Myth, Folktale and Children's Literature
Comparative Literature 234

Substitution as symbolic act: some explanatory notes

    Substitution operates in stories at two levels at least: the characters, in attempting to reach certain goals, put up tokens to guide themselves or to fool others; the narrator, to retard the action or to put the reader or listener off the track, puts up tokens as well.

     The token is not usually an exact replica of that which it represents, but a "rough equivalent." A stone is not a parent; it does not look like, weigh as much as, act or think as a parent might. But a stone can serve as a token of a parent, as those who visit graveyards know.

     In "Little Red Riding Hood," the wolf dresses himself to look like the grandmother. He substitutes certain attributes of the grandmother for his own; he wears her clothing, he lies in her bed. At the level of character, the wolf is doing the substituting. But on that other level, the wolf may be no more than an alternate form of that "lure" and "corruption" associated with the bedroom. At this level, the grandmother is another face of this "crime."

     In "Hansel and Gretel," all of the characters play the game of substitution. Hansel uses pebbles and crusts to simulate parental or divine guidance. He uses a bone to simulate a finger. The father and mother give crusts in place of bread enough to live on, a brush fire in place of a log fire. The witch advances a pleasing, reassuring lie in place of a frightening truth. But the narrator is not immune to the game. Watch what valuables go into Hansel's famous pocket, and note the similarity and dissimilarity of function. Examine the various fires that make a difference, including the pale fire of the moon, and bright fire of the sun. And then observe the substitutions of one character for another, of step-mother for mother, of witch for step-mother, of Hansel for Gretel, or of Hansel for God.

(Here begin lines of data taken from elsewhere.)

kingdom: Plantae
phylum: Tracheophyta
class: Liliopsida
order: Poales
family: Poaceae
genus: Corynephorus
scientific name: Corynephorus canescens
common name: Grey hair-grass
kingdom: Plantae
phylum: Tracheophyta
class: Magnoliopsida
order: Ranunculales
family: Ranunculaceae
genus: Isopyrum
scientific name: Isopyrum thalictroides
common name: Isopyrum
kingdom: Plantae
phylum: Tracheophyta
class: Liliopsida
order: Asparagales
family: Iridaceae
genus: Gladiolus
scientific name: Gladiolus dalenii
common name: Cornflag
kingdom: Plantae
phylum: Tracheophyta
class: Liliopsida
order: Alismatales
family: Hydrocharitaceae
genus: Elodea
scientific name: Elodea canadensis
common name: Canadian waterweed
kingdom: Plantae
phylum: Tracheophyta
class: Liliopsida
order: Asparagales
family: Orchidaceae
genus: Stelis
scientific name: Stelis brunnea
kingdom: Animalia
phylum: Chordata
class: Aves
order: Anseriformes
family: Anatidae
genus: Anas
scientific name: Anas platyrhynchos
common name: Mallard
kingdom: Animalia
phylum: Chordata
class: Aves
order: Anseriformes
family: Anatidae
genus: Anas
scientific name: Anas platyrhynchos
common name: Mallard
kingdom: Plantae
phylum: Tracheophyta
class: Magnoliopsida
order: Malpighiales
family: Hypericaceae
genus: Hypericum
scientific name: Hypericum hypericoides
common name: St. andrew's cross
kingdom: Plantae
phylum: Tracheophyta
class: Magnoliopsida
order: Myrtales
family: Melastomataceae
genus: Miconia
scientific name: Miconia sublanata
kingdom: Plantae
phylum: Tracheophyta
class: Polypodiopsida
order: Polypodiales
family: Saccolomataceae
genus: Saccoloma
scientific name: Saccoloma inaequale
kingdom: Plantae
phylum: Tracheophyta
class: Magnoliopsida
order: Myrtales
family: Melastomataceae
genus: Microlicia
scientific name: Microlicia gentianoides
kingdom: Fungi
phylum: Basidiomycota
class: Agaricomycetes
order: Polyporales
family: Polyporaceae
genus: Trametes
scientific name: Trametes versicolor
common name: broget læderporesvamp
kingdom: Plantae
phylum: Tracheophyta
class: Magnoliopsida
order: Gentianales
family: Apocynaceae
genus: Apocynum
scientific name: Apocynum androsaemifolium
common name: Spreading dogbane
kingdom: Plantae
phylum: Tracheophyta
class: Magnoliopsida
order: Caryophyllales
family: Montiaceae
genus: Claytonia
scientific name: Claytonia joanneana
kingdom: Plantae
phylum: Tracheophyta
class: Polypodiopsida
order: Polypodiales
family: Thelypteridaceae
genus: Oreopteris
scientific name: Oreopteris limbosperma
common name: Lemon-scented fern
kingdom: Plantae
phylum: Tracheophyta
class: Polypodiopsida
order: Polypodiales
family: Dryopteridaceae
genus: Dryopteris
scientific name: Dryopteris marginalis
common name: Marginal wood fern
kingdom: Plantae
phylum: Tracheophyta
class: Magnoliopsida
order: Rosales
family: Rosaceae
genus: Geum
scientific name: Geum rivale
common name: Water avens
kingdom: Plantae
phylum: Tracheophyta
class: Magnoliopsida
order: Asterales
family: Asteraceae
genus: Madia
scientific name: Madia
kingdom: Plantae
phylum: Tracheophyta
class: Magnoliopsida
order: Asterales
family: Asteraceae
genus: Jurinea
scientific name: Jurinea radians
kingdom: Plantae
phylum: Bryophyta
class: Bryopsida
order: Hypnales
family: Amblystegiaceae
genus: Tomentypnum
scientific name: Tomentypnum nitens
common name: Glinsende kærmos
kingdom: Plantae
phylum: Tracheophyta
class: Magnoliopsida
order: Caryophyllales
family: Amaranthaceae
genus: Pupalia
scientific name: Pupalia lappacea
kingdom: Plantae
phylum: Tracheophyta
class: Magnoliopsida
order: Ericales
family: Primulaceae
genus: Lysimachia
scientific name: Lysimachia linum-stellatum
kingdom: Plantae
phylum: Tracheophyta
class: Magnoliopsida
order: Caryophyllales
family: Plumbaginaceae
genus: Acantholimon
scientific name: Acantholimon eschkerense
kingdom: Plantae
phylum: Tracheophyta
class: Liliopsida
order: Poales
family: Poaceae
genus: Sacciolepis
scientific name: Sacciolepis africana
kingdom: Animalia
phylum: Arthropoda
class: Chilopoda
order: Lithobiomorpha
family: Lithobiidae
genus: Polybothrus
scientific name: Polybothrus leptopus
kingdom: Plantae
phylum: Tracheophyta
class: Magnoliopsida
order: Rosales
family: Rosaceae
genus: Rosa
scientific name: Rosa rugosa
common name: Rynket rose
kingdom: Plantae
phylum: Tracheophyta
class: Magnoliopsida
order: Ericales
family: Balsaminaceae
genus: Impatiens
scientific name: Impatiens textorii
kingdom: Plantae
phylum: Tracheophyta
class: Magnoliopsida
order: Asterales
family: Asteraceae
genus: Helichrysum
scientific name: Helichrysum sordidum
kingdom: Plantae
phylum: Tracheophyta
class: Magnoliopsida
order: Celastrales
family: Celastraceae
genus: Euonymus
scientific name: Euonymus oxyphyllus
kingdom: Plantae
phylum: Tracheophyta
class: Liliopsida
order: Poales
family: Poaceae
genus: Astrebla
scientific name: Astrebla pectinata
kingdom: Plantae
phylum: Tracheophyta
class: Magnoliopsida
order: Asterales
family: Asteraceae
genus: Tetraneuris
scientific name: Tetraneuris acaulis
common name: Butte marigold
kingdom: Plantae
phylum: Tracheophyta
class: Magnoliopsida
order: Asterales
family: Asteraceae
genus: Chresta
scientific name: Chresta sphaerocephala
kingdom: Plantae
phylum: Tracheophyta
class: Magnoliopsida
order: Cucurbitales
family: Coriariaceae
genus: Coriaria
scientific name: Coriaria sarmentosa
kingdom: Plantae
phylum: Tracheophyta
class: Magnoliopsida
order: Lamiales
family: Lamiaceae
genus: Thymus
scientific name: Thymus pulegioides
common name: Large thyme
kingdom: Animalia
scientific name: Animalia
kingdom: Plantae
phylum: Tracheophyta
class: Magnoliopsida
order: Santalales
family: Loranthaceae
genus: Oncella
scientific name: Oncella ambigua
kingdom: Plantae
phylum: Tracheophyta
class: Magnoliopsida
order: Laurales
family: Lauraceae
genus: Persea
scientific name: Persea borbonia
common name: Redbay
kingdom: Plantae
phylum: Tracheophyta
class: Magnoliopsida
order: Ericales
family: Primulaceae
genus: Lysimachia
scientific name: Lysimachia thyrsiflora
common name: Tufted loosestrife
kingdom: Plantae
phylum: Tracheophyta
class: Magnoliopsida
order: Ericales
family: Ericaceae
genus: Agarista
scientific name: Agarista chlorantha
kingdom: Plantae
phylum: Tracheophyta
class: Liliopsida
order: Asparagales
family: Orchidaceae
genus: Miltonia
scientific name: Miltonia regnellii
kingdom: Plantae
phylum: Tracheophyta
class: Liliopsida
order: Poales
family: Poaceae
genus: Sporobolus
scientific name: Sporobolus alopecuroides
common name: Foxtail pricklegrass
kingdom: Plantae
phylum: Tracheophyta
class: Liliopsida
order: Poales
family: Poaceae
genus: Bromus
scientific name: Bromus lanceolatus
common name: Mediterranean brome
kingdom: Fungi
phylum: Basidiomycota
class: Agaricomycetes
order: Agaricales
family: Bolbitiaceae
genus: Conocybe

     Whether the substitution is seen as a task for a character or for the narrator, it usually involves a selection of just a few attributes of the absent or "substituted for" object. In other words, the task is to identify certain parts of the whole that will adequately represent the whole, just as a painter chooses just those elements that will count in creating a recognizable two-dimensional image of a tbree-dimensional human model. Such a substitution is called a "metonymy" or a "synecdoche." The part is never the same as the whole; it is in a sense an "empty" version of the whole, or a weaker version at best, a "pale imitation," like the moon.

     All such substitutions need to be evaluated on both the level of the character and that of the narrator.